Characteristic of the Osogbo movement, his work intermingles western media and Yoruba style and motif. Prolific in oil painting and etching, as well as his signature bead paintings and mosaic murals.

Jimoh Buraimoh was born in 1943 in Osogbo, Osun State. He is among distinguished artists permanently displayed at the Smithsonian Museum of African Art in Washington, DC. In addition to his smaller works, his colorful large-scale mosaic murals adorn public areas in Nigeria, Europe and the United States.

A pioneer in the history of modern art in Africa, Jimoh Buraimoh is the continent’s first bead painter, having in 1964, created a contemporary art form, inspired by the Yoruba tradition of incorporating beadwork designs into ceremonial fabrics and beaded crowns.

He represented Nigerian artists at the First All African Trade Fair in Nairobi, Kenya in 1972 and his work was presented at the Second World Black Arts Festival (FESTAC) in Lagos in 1977. In 1983 he became the first Nigerian to be awarded a membership in the Contemporary World Association of Mosaic Artists (Associazione Internazionale Mosaicisti Contemporanei) based in Ravenna, Italy and contributed to a global public-art statement for world peace in Ravenna’s Parco Della Pace.

The 1996 recipient of a Lifetime Achievement Award from the Center for African and African American Art and Culture in San Francisco, California, Jimoh Buraimoh has enjoyed international acclaim and worldwide popularity throughout his career. His 1997 mosaic mural, The Elders, commissioned by the City of Atlanta, Georgia USA and installed in the City’s Howell Park, received an Award of Excellence from the Atlanta Urban Design Commission as The Best Mosaic Mural of the Year.

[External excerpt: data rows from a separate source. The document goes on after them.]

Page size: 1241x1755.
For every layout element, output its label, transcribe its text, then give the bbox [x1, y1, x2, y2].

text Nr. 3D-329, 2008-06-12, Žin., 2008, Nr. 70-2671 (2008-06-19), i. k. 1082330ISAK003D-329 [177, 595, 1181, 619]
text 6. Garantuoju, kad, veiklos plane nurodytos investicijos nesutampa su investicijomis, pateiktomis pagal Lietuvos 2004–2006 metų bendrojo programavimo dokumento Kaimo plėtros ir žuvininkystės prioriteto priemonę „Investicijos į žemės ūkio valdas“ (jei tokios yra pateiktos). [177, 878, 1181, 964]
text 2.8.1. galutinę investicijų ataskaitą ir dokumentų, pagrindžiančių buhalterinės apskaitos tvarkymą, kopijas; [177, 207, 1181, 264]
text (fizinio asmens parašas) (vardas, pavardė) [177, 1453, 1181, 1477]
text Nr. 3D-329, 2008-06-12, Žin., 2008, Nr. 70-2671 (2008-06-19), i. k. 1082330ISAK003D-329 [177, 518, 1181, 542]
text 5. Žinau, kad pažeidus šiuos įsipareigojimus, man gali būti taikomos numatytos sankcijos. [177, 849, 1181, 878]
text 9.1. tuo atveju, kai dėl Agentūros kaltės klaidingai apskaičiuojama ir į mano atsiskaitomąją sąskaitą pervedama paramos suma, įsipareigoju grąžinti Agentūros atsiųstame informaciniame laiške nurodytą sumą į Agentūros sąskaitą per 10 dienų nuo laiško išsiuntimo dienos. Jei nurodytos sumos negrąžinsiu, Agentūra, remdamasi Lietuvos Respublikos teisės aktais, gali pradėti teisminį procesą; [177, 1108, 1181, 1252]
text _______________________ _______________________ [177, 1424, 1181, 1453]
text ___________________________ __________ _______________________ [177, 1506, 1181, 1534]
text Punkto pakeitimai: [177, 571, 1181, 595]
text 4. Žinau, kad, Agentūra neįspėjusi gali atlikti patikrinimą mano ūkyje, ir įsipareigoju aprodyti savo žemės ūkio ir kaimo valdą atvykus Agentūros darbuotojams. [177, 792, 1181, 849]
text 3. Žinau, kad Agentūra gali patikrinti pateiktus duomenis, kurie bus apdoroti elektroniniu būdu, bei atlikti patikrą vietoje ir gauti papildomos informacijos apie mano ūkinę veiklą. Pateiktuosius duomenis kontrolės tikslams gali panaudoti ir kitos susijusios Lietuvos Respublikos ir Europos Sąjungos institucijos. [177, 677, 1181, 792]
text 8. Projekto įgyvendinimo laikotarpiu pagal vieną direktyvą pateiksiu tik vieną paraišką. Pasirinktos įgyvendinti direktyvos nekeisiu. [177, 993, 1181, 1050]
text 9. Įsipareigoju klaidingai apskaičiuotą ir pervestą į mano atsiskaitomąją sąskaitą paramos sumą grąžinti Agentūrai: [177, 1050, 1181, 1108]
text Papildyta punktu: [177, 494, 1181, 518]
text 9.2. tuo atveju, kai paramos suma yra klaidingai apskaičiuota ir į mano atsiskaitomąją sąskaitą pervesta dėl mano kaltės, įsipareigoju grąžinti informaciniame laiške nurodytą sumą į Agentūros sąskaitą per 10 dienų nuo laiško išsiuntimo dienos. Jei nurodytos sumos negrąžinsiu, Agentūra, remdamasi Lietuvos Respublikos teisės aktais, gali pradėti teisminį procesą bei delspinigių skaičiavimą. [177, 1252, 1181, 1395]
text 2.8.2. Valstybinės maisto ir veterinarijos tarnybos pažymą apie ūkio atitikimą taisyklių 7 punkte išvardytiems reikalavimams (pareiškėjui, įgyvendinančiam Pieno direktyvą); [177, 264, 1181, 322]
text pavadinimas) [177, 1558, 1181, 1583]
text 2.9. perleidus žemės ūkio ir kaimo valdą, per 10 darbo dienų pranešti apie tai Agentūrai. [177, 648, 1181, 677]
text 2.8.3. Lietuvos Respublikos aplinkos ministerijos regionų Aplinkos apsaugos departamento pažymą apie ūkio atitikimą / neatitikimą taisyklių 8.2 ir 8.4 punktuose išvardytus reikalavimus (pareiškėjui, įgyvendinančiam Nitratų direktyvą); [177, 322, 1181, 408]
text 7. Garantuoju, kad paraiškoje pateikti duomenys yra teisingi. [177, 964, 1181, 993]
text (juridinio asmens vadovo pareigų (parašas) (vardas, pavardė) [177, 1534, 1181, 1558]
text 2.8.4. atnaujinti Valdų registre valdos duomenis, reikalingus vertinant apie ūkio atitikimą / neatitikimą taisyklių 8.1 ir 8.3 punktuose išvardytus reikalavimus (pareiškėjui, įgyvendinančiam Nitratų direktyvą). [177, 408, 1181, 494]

Buraimoh’s works, widely exhibited in solo and group presentations, continue to be shown at the world’s finest galleries: In 2002 Jimoh Buraimoh was featured in Visions of Yoruba, a two-artist show at the October Gallery in London, England.

Important retrospectives in the United States include Colours of Africa, Contemporary Art from the Continent at Diggs Gallery at Winston-Salem State University in North Carolina in 2003; The World Moves – We Follow: Celebrating African Art at McClung Museum in Knoxville, Tennessee in 2002; and A Concrete Vision: Oshogbo Art in the 1960’s at the Smithsonian National Museum of African Art in Washington DC in 2000. His works are central to Beads, Body and Soul: Art and Light in the Yoruba Universe, a traveling exhibit organized by the Fowler Museum of Cultural History in California and shown at Carlos Museum at Emory University in Atlanta, Georgia in 1999.

In addition to creating art, Jimoh Buraimoh is a dedicated teaching artist. In 1974, as a guest of the United States government, he taught bead painting at Haystack Mountain Craft School in Maine and lectured at schools in New York City, Los Angeles, Boston and Baltimore and at Indiana University in Bloomington, Indiana.
He frequently conducts workshops in conjunction with his exhibits and contributes to outreach programs like October Gallery’s Engage in Art Project in London and the arts education program in the primary school system of Manchester, England.

Since 1997, he has been very active in community projects in the United States, especially in Atlanta, Georgia where he recurrently contributes to ArtsCool and other teaching programs sponsored by the City of Atlanta and the Fulton County Arts Council.

Artwork created by Buraimoh and his students in city-sponsored programs are permanently displayed at Atlanta’s Hartsfield-Jackson Airport.